Starbucks Corporation (NASDAQ:SBUX) has always pleased its customers with great ambience and aroma, and obviously with its cup of tasty coffee. It is the only coffee company amongst peers which is trying to provide a “sit down and drink coffee comfortably” experience to its customers. On the other hand, Dunkin Brands Group Inc (NASDAQ:DNKN) and Green Mountain Coffee Roasters Inc. (NASDAQ:GMCR) are mainly providing cheap coffee on-the-go.

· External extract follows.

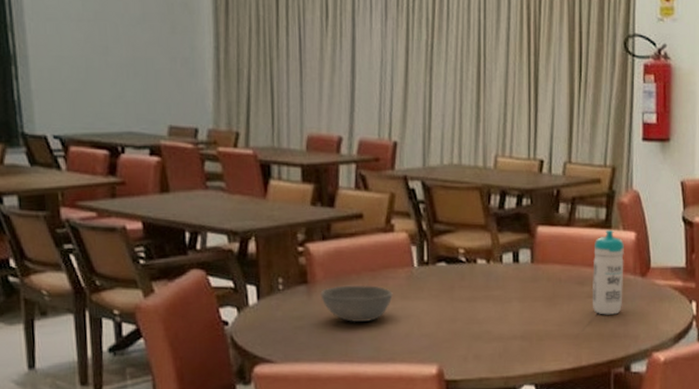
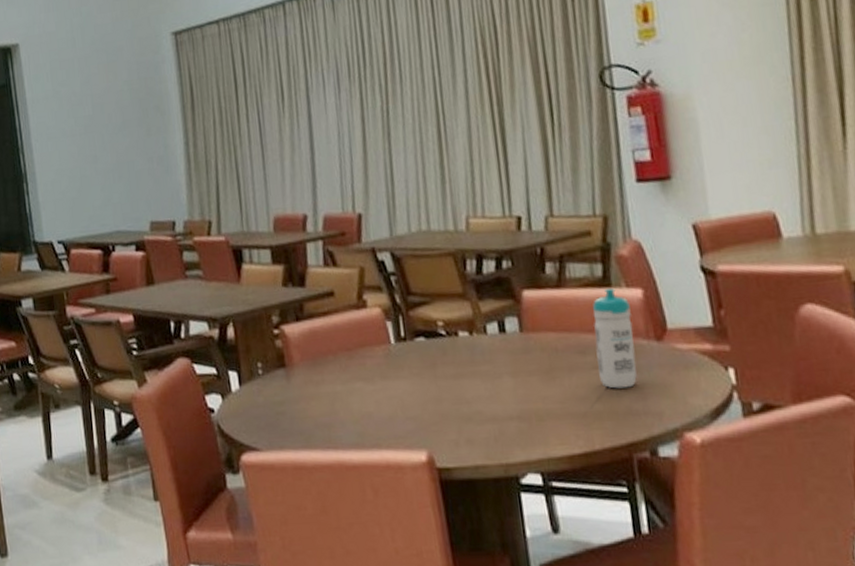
bowl: present [320,285,393,322] -> none [299,366,372,406]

Starbucks is spread in over 61 countries with over 18,000 stores. While the company’s domestic market does not offer much scope to open new stores, it has an extensive market in the Asia-Pacific region. It’s clearly evident from the fact that its first four stores in Mumbai, India, have received an overwhelming response. Moreover, Starbucks Corporation (NASDAQ:SBUX)’ coffee shop in the heart of Delhi was also flooded with customers waiting outside the shop in long queues. Apart from India, the company plans to open about 800 new stores by 2015 in China.
Tea is the traditional drink of India and China. In these two countries, where about two-fifth of the world population resides, Starbucks’ acquisition of tea brand Teavana can prove to be beneficial if the company is able to recreate its coffee mantra with tea. Further, the company’s same-store sales should move north without any major investment, because of increased sales due to addition of tea products to its current menu.
Starbucks’ new Verismo coffee machine is in direct competition with Green Mountain Coffee Roasters Inc. (NASDAQ:GMCR)’s Keurig. Apart from just coffee, Verismo can do lattes and mochas, as against just coffee, hot cocoa, and espresso made by Keurig, at the same price. Thus it looks as if Verismo is outpacing Keurig.
To attract its customers over and over again, Starbucks Corporation (NASDAQ:SBUX) offers its own iPhone and Android Apps and free Wi-Fi. Starbucks Card generates rewards in the form of free refills and free drinks. The company is further trying to enter consumer homes with a new product, in conjunction with specialty food manufacturer Inventure Foods. The product will benefit from the rise of at-home blended coffee drinks, and reach grocery stores and mass retailers nationally by spring 2013.
The company has a strong balance sheet with a cash balance of around $2 billion, and its debt-equity ratio is declining constantly. It provides a stable dividend, which acts as a cushion for investors. Starbucks’ ROIC and equity has grown 20% and 17%, respectively, over the last five years. Earnings have grown at 16% over the last five years, and with its current outlook, I believe the company will be able to grow at the same pace for the next five years, which means a lot of growth is still in the cards.